The Morning News reported that the information came from documents, prepared by McVeigh's defence lawyers, which the paper had obtained. Big story.

But the story got bigger. The Morning News released the story on Friday afternoon - a full day before it appeared in print - on their Web site (http://www.

dallasnews.com). Friday, incidentally, was the deadline for 1,000 potential jurors to respond to a court questionnaire. Stop press.

The big story had suddenly become very, very big.
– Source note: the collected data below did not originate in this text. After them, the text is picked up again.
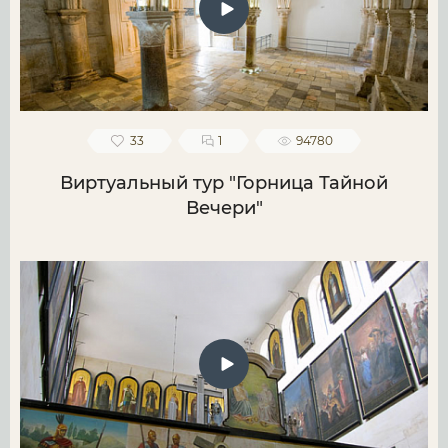
33
1
94780
Виртуальный тур "Горница Тайной
Вечери"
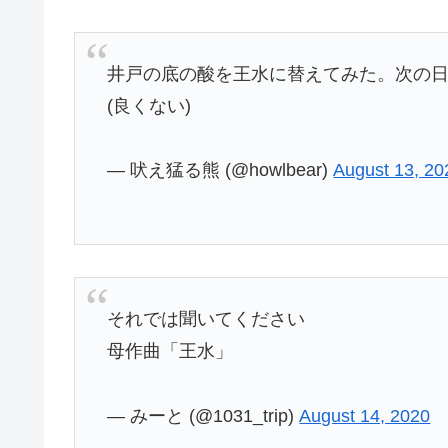
井戸の底の酸を王水に替えてみた。次の
(良くない)
— 吠え猛る熊 (@howlbear)
August 13, 20
それでは聞いてください
母作曲「王水」
— みーと (@1031_trip)
August 14, 2020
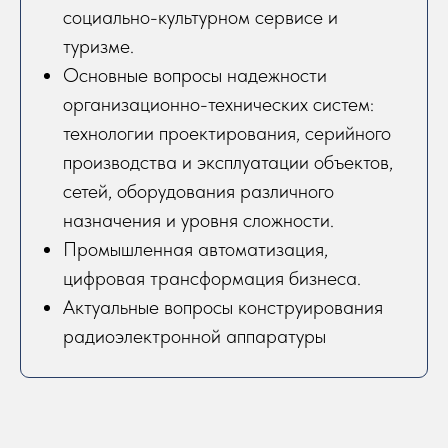
социально-культурном сервисе и
туризме.
Основные вопросы надежности
организационно-технических систем:
технологии проектирования, серийного
производства и эксплуатации объектов,
сетей, оборудования различного
назначения и уровня сложности.
Промышленная автоматизация,
цифровая трансформация бизнеса.
Актуальные вопросы конструирования
радиоэлектронной аппаратуры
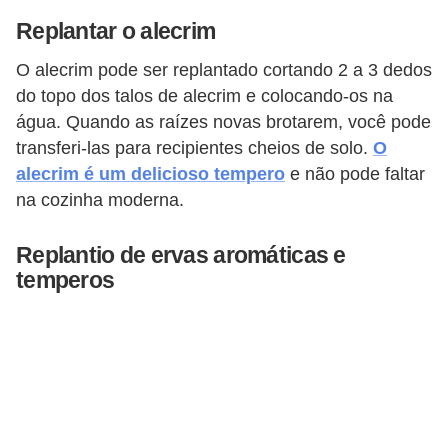
Replantar o alecrim
O alecrim pode ser replantado cortando 2 a 3 dedos
do topo dos talos de alecrim e colocando-os na
água. Quando as raízes novas brotarem, você pode
transferi-las para recipientes cheios de solo.
O
alecrim é um delicioso tempero
e não pode faltar
na cozinha moderna.
Replantio de ervas aromáticas e
temperos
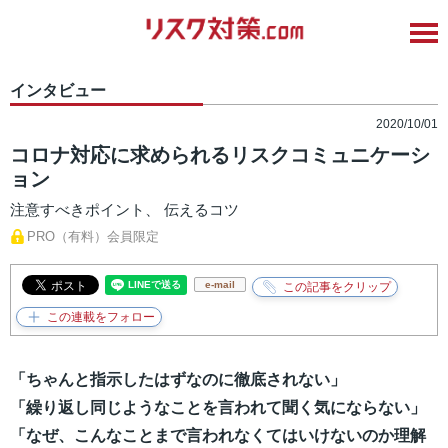
インタビュー
2020/10/01
コロナ対応に求められるリスクコミュニケーシ
ョン
注意すべきポイント、 伝えるコツ
PRO（有料）会員限定
e-mail
「ちゃんと指示したはずなのに徹底されない」
「繰り返し同じようなことを言われて聞く気にならない」
「なぜ、こんなことまで言われなくてはいけないのか理解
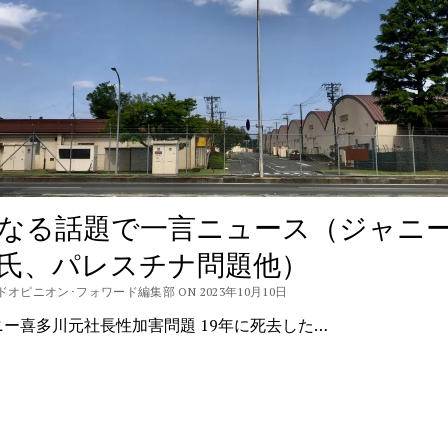
なる話題で一言ニュース（ジャニ
氏、パレスチナ問題他）
ドオピニオン･フォワード編集部 ON 2023年10月10日
ー喜多川元社長性加害問題 19年に死去した…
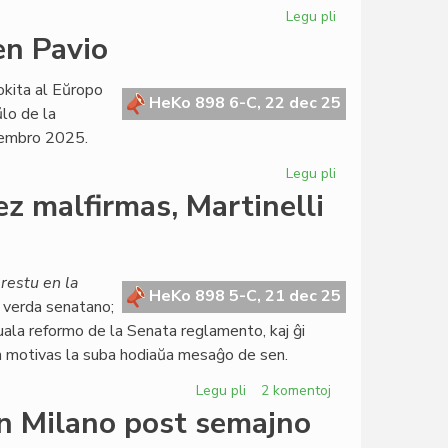
Atlantiko
Legu pli
pri
Grupestro
en Pavio
Di
Nucci
okita al Eŭropo
difinas
HeKo 898 6-C, 22 dec 25
ŭlo de la
la
cembro 2025.
konferencajn
detalojn
Legu pli
pri
La
z malfirmas, Martinelli
Parlamenta
sesio
okazos
en
restu en la
HeKo 898 5-C, 21 dec 25
Pavio
, verda senatano;
uala reformo de la Senata reglamento, kaj ĝi
n motivas la suba hodiaŭa mesaĝo de sen.
Legu pli
pri
2 komentoj
Senata
en Milano post semajno
reglamento:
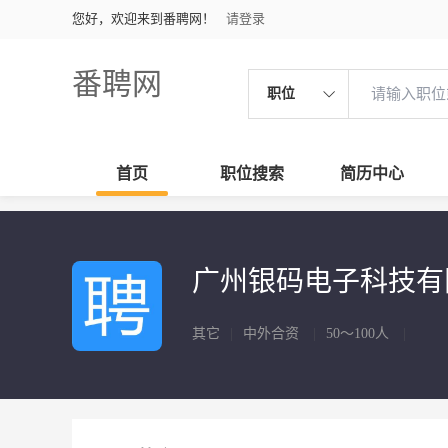
您好，欢迎来到番聘网！
请登录
番聘网
职位
首页
职位搜索
简历中心
广州银码电子科技有
其它
|
中外合资
|
50～100人
|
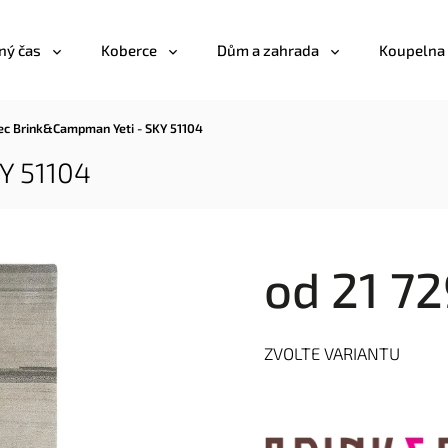
ný čas
Koberce
Dům a zahrada
Koupelna
ec Brink&Campman Yeti - SKY 51104
Y 51104
od
21 72
ZVOLTE VARIANTU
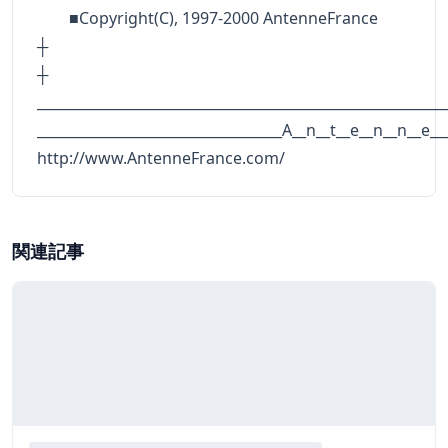
■Copyright(C), 1997-2000 AntenneFrance
┼
__________________________________________________________
___________________________________A__n__t__e__n__n__e__
http://www.AntenneFrance.com/
関連記事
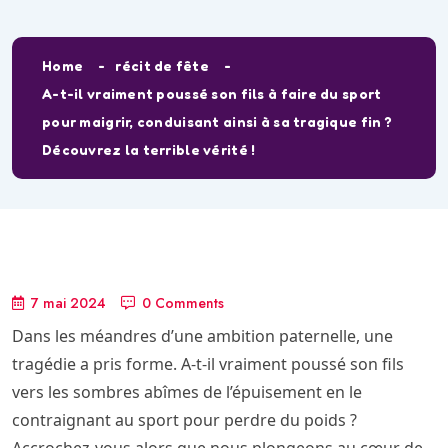
Home
récit de fête
A-t-il vraiment poussé son fils à faire du sport
pour maigrir, conduisant ainsi à sa tragique fin ?
Découvrez la terrible vérité !
7 mai 2024
0 Comments
Dans les méandres d’une ambition paternelle, une
tragédie a pris forme. A-t-il vraiment poussé son fils
vers les sombres abîmes de l’épuisement en le
contraignant au sport pour perdre du poids ?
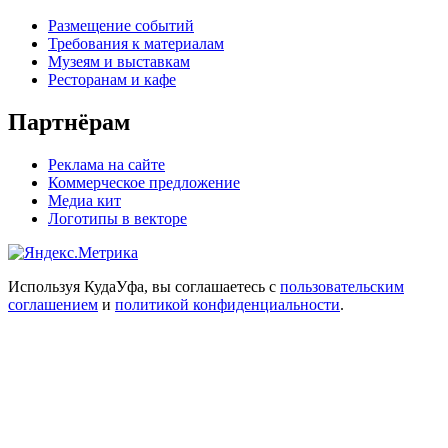
Размещение событий
Требования к материалам
Музеям и выставкам
Ресторанам и кафе
Партнёрам
Реклама на сайте
Коммерческое предложение
Медиа кит
Логотипы в векторе
Используя КудаУфа, вы соглашаетесь с
пользовательским
соглашением
и
политикой конфиденциальности
.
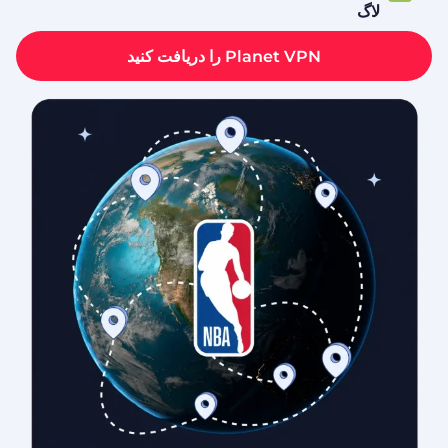
لاگ
Planet VPN را دریافت کنید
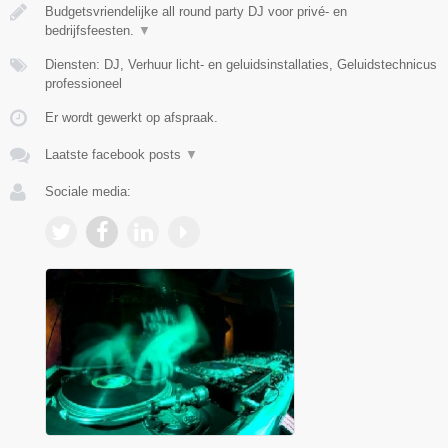
Budgetsvriendelijke all round party DJ voor privé- en
bedrijfsfeesten.
▼
Diensten: DJ, Verhuur licht- en geluidsinstallaties, Geluidstechnicus
professioneel
Er wordt gewerkt op afspraak.
Laatste facebook posts
▼
Sociale media:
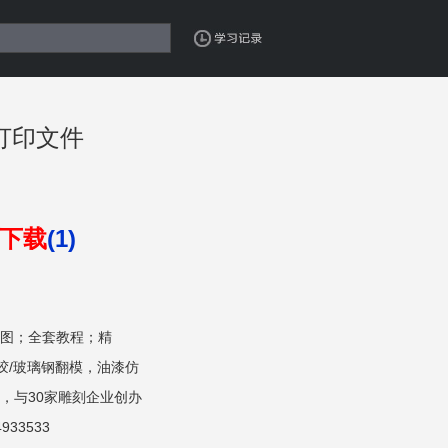
D打印文件
下载
(1)
图；全套教程；精
硅胶/玻璃钢翻模，油漆仿
，与30家雕刻企业创办
33533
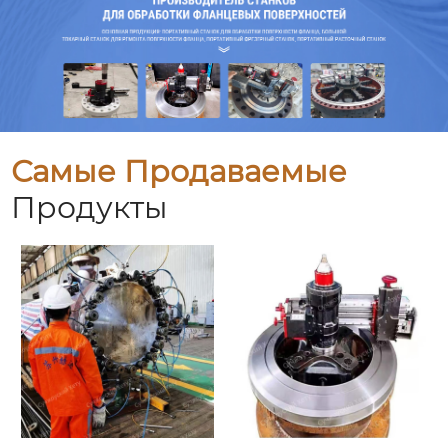
Самые Продаваемые
Продукты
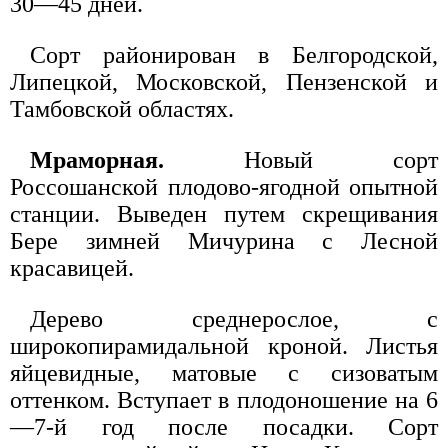
30—45 дней.
Сорт районирован в Белгородской,
Липецкой, Московской, Пензенской и
Тамбовской областях.
Мраморная.
Новый сорт
Россошанской плодово-ягодной опытной
станции. Выведен путем скрещивания
Бере зимней Мичурина с Лесной
красавицей.
Дерево среднерослое, с
широкопирамидальной кроной. Листья
яйцевидные, матовые с сизоватым
оттенком. Вступает в плодоношение на 6
—7-й год после посадки. Сорт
Every US network news programme mentioned that the story had been broken on the Internet first.

John Cranfill, managing editor of the Morning News Web site, posted this note on an impromptu mailing list that sprang up: "I guess by now the whole world knows we posted the Timothy McVeigh story to the Web deliberately on Friday, Feb. 28, at 3:15 p.m. CST ... The AP story about this journalistic move calls it 'unprecedented' and The New York Times says this was the biggest story ever broken on the Internet. The story and sidebar about putting the story on Internet is up now on Web sites for CNN, Chicago Tribune and AP."

Less than 72 hours later, there was an aftershock. "The Dallas Morning News will ... publish no new articles based on confidential defense documents," said the Morning News on its Web site on Sunday.

On Monday morning, McVeigh's lead attorney, Stephen Jones, accused the Morning News of stealing computer files from the defence team. "Hacking for headlines," reported MSNBC.

Later on Monday, McVeigh's defence team issued a statement saying that the "confession" was a fake, cooked up to convince a witness and possible co-conspirator to talk to defence investigators. NBC broke that story in its morning broadcast and on its MSNBC Web site.

Initially, the big story was that an American newspaper had decided to report today's news today. Some claimed that the Morning News editors had "scooped themselves". Later, as the story unfolded, there were cries, mostly from practitioners of print journalism, that the rush to publish on the Net had compromised standards.

Television and radio stations have reported same-day news for decades. More than 500 newspapers around the world have Web sites, meaning that they, too, have the technical means to publish today's news today. But visit those sites, and you'll quickly find that they are mainly full of yesterday's news. The major exceptions are the few afternoon dailies - the San Francisco Examiner and the Detroit News are two - that publish news as soon as it hits their afternoon print editions. While some dailies offer constantly updated news (and the Charlotte News and Observer's www.nando.net even offers a desktop Java applet for updates), these mainly offer wire- service headlines.

Debate has raged in the newspaper community: why not use the medium to fulfil the promise of timely news delivery? Even as their circulation and advertising have been ravaged by electronic competition, print journalists have sniffed at electronic "sound-byte journalism", saying it is too shallow, and favours immediacy at the expense of ethical judgement.

The University of Wisconsin's Kurt Foss has been near the centre of electronic publishing since its inception. He quickly fired off a congratulatory e-mail to John Cranfill, then scheduled the event as the topic of his afternoon class.

Foss sums it up: "I'm a bit surprised by the repeated use of the phrase that The Dallas Morning News 'scooped itself' ... Even the Associated Press used that expression. One would think that a global communications service might have a better appreciation for the importance of distributing news of national significance in the most timely manner available.

"Can a media organisation truly 'scoop itself'? Or are its Web version and its printed version all part of the same news-gathering operation?' Foss asks. "Would the story have somehow been more 'legitimate' if it appeared first on paper? I think not.

"I hope this proves to be a new high-water mark for Web-based journalism. [The] notions of a news organisation 'scooping itself' by breaking important news stories on line will soon fade away."

Amen, Kurt, couldn't have said it better myself, in print or on the Web.